I brought this up on another thread, but the situation over at Order of the Stick (http://www.giantitp.com/) is fascinating me at present so I'll drag it into this discussion too. 

Here is a very popular webcomic (of which I am a major fan), more than 800 pages long now, which has been free to read since its inception, and is available in its entirety on the titular website.  Rich Burlew has been bringing out printed collected volumes for a while, but has a problem as a small operator maintaining them in print. He supplements these with some very nice but inessential 'print only' tales, filling in backstories and minor characters and so forth - naturally all of these are available illicitly by torrent. 

However, last week he started up a Kickstarter drive to get the longest-out-of-print volume at least a minimum print run, with a target of $60,000.  After barely 6 days of his 30 day kickstarter window, he has $220,000 pledged, enough to fund full print runs of three of his out-of-print volumes, as well as sundry exclusives, and it looks very likely that he will have the full series back in print in no time.  This is for already-collected material from a book that is freely available on the internet, and always has been.  This suggests to me that the issue isn't one of free availability of material cutting off revenue, it's failure to monetise the interest that exists in your product. 

Alternatively it shows a lack of interest in your product - if people aren't prepared to pay, maybe you're not giving them what they want, and nothing beyond radical change is going to fix that. 

No not everyone is going to be able to marshal a nerdly fanbase like Order of the Stick (and Rich usually only gives us a few pages a week at most of very minimalist art, so you could argue that this isn't supporting a typical full-time writer-artist), but you have to ask yourself, for the popular comics families why not

If (say) Spiderman was available in daily or weekly chunks, either free or for a teensy micropayment, and then offered as a handsomely printed GN every four months, why wouldn't its fanbase play along?   I don't buy the comic, but I quite fancy reading Spidey in tantalising weekly installments (much as I did Freakangels or Lily Mackenzie) - bearing in mind that I can already get hold of every issue of Spiderman ever produced, up to this week's, with about four mouse clicks worth of effort.   Ditto 2000AD.   Not that I would do that, but even if I did it wouldn't stop me having bookshelves groaning under the weight of Casefiles and collections, any more than having most of the issues in boxes in the attic has. 
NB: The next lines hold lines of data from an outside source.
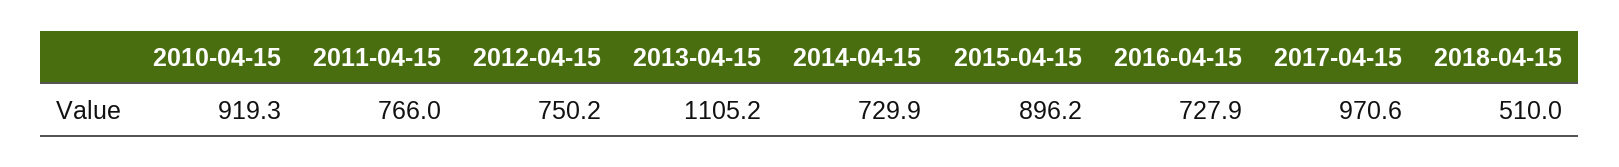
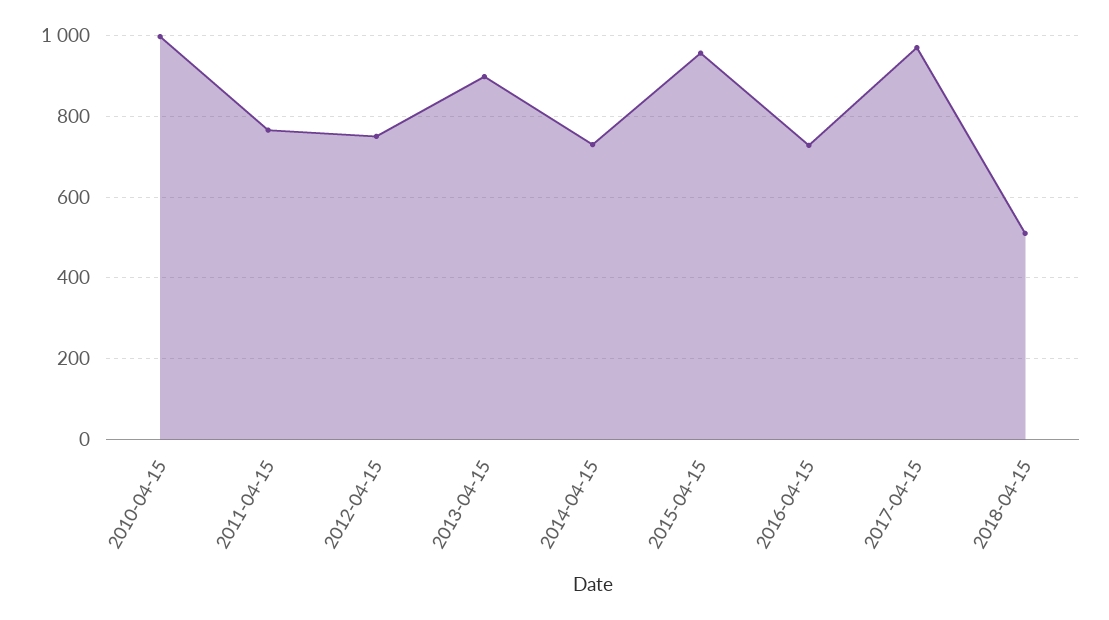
  {
-   "2010-04-15": 919.3,
+   "2010-04-15": 1000,
    "2011-04-15": 766,
    "2012-04-15": 750.2,
-   "2013-04-15": 1105.2,
+   "2013-04-15": 900,
    "2014-04-15": 729.9,
-   "2015-04-15": 896.2,
+   "2015-04-15": 960,
    "2016-04-15": 727.9,
    "2017-04-15": 970.6,
    "2018-04-15": 510
  }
I'm a fan.  I want to own this stuff legitimately, and reward and encourage its creators.  The fact that I don't have to buy it is neither here nor there - I never did have to buy it.  If people like your stuff enough, they will pay you to make it.  It's up to you to work out how best to get that done.

Grant Goggans

But remember that buying a whole season of a TV series, just ten years ago, was a heck of a lot more than $20.  Remember all those VHS tapes with two episodes per volume?  The cost of other entertainments has dropped, while the value has increased.  Virtually nothing happens in any given issue of an American superhero comic book, nothing that won't be retconned, revisited, rewritten or dropped in a year's time.

Roger Godpleton

He's only trying to be what following how his dreams make you wanna be, man!

TordelBack

Well I wouldn't recommend going near the Cosplay thread for starters.